> [TASK ITEM]:
Scan the entries below for the string "está" and copy every line where it turns up.
━━━ GIVEN INFORMATION ━━━
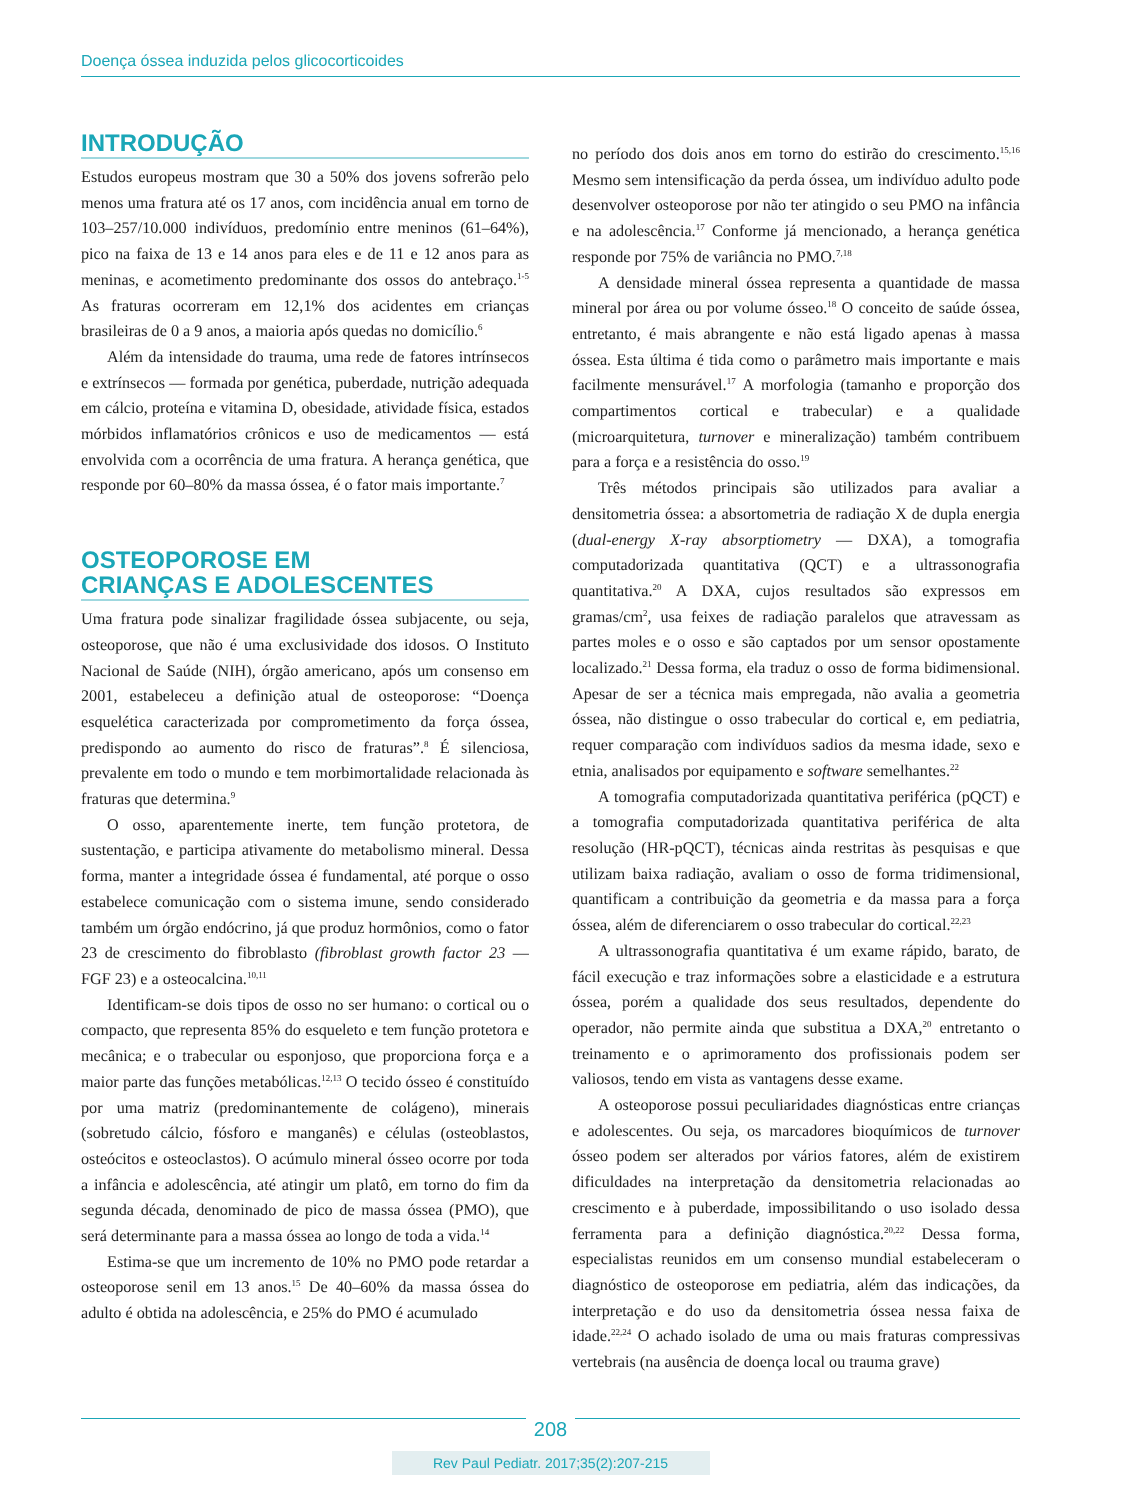Doença óssea induzida pelos glicocorticoides
INTRODUÇÃO
Estudos europeus mostram que 30 a 50% dos jovens sofrerão pelo menos uma fratura até os 17 anos, com incidência anual em torno de 103–257/10.000 indivíduos, predomínio entre meninos (61–64%), pico na faixa de 13 e 14 anos para eles e de 11 e 12 anos para as meninas, e acometimento predominante dos ossos do antebraço.<sup>1-5</sup> As fraturas ocorreram em 12,1% dos acidentes em crianças brasileiras de 0 a 9 anos, a maioria após quedas no domicílio.<sup>6</sup>
Além da intensidade do trauma, uma rede de fatores intrínsecos e extrínsecos — formada por genética, puberdade, nutrição adequada em cálcio, proteína e vitamina D, obesidade, atividade física, estados mórbidos inflamatórios crônicos e uso de medicamentos — está envolvida com a ocorrência de uma fratura. A herança genética, que responde por 60–80% da massa óssea, é o fator mais importante.<sup>7</sup>
OSTEOPOROSE EM
CRIANÇAS E ADOLESCENTES
Uma fratura pode sinalizar fragilidade óssea subjacente, ou seja, osteoporose, que não é uma exclusividade dos idosos. O Instituto Nacional de Saúde (NIH), órgão americano, após um consenso em 2001, estabeleceu a definição atual de osteoporose: “Doença esquelética caracterizada por comprometimento da força óssea, predispondo ao aumento do risco de fraturas”.<sup>8</sup> É silenciosa, prevalente em todo o mundo e tem morbimortalidade relacionada às fraturas que determina.<sup>9</sup>
O osso, aparentemente inerte, tem função protetora, de sustentação, e participa ativamente do metabolismo mineral. Dessa forma, manter a integridade óssea é fundamental, até porque o osso estabelece comunicação com o sistema imune, sendo considerado também um órgão endócrino, já que produz hormônios, como o fator 23 de crescimento do fibroblasto (fibroblast growth factor 23 — FGF 23) e a osteocalcina.<sup>10,11</sup>
Identificam-se dois tipos de osso no ser humano: o cortical ou o compacto, que representa 85% do esqueleto e tem função protetora e mecânica; e o trabecular ou esponjoso, que proporciona força e a maior parte das funções metabólicas.<sup>12,13</sup> O tecido ósseo é constituído por uma matriz (predominantemente de colágeno), minerais (sobretudo cálcio, fósforo e manganês) e células (osteoblastos, osteócitos e osteoclastos). O acúmulo mineral ósseo ocorre por toda a infância e adolescência, até atingir um platô, em torno do fim da segunda década, denominado de pico de massa óssea (PMO), que será determinante para a massa óssea ao longo de toda a vida.<sup>14</sup>
Estima-se que um incremento de 10% no PMO pode retardar a osteoporose senil em 13 anos.<sup>15</sup> De 40–60% da massa óssea do adulto é obtida na adolescência, e 25% do PMO é acumulado
no período dos dois anos em torno do estirão do crescimento.<sup>15,16</sup> Mesmo sem intensificação da perda óssea, um indivíduo adulto pode desenvolver osteoporose por não ter atingido o seu PMO na infância e na adolescência.<sup>17</sup> Conforme já mencionado, a herança genética responde por 75% de variância no PMO.<sup>7,18</sup>
A densidade mineral óssea representa a quantidade de massa mineral por área ou por volume ósseo.<sup>18</sup> O conceito de saúde óssea, entretanto, é mais abrangente e não está ligado apenas à massa óssea. Esta última é tida como o parâmetro mais importante e mais facilmente mensurável.<sup>17</sup> A morfologia (tamanho e proporção dos compartimentos cortical e trabecular) e a qualidade (microarquitetura, turnover e mineralização) também contribuem para a força e a resistência do osso.<sup>19</sup>
Três métodos principais são utilizados para avaliar a densitometria óssea: a absortometria de radiação X de dupla energia (dual-energy X-ray absorptiometry — DXA), a tomografia computadorizada quantitativa (QCT) e a ultrassonografia quantitativa.<sup>20</sup> A DXA, cujos resultados são expressos em gramas/cm<sup>2</sup>, usa feixes de radiação paralelos que atravessam as partes moles e o osso e são captados por um sensor opostamente localizado.<sup>21</sup> Dessa forma, ela traduz o osso de forma bidimensional. Apesar de ser a técnica mais empregada, não avalia a geometria óssea, não distingue o osso trabecular do cortical e, em pediatria, requer comparação com indivíduos sadios da mesma idade, sexo e etnia, analisados por equipamento e software semelhantes.<sup>22</sup>
A tomografia computadorizada quantitativa periférica (pQCT) e a tomografia computadorizada quantitativa periférica de alta resolução (HR-pQCT), técnicas ainda restritas às pesquisas e que utilizam baixa radiação, avaliam o osso de forma tridimensional, quantificam a contribuição da geometria e da massa para a força óssea, além de diferenciarem o osso trabecular do cortical.<sup>22,23</sup>
A ultrassonografia quantitativa é um exame rápido, barato, de fácil execução e traz informações sobre a elasticidade e a estrutura óssea, porém a qualidade dos seus resultados, dependente do operador, não permite ainda que substitua a DXA,<sup>20</sup> entretanto o treinamento e o aprimoramento dos profissionais podem ser valiosos, tendo em vista as vantagens desse exame.
A osteoporose possui peculiaridades diagnósticas entre crianças e adolescentes. Ou seja, os marcadores bioquímicos de turnover ósseo podem ser alterados por vários fatores, além de existirem dificuldades na interpretação da densitometria relacionadas ao crescimento e à puberdade, impossibilitando o uso isolado dessa ferramenta para a definição diagnóstica.<sup>20,22</sup> Dessa forma, especialistas reunidos em um consenso mundial estabeleceram o diagnóstico de osteoporose em pediatria, além das indicações, da interpretação e do uso da densitometria óssea nessa faixa de idade.<sup>22,24</sup> O achado isolado de uma ou mais fraturas compressivas vertebrais (na ausência de doença local ou trauma grave)
208
Rev Paul Pediatr. 2017;35(2):207-215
━━━
> [REPLY]:
Além da intensidade do trauma, uma rede de fatores intrínsecos e extrínsecos — formada por genética, puberdade, nutrição adequada em cálcio, proteína e vitamina D, obesidade, atividade física, estados mórbidos inflamatórios crônicos e uso de medicamentos — está envolvida com a ocorrência de uma fratura. A herança genética, que responde por 60–80% da massa óssea, é o fator mais importante.<sup>7</sup>
A densidade mineral óssea representa a quantidade de massa mineral por área ou por volume ósseo.<sup>18</sup> O conceito de saúde óssea, entretanto, é mais abrangente e não está ligado apenas à massa óssea. Esta última é tida como o parâmetro mais importante e mais facilmente mensurável.<sup>17</sup> A morfologia (tamanho e proporção dos compartimentos cortical e trabecular) e a qualidade (microarquitetura, turnover e mineralização) também contribuem para a força e a resistência do osso.<sup>19</sup>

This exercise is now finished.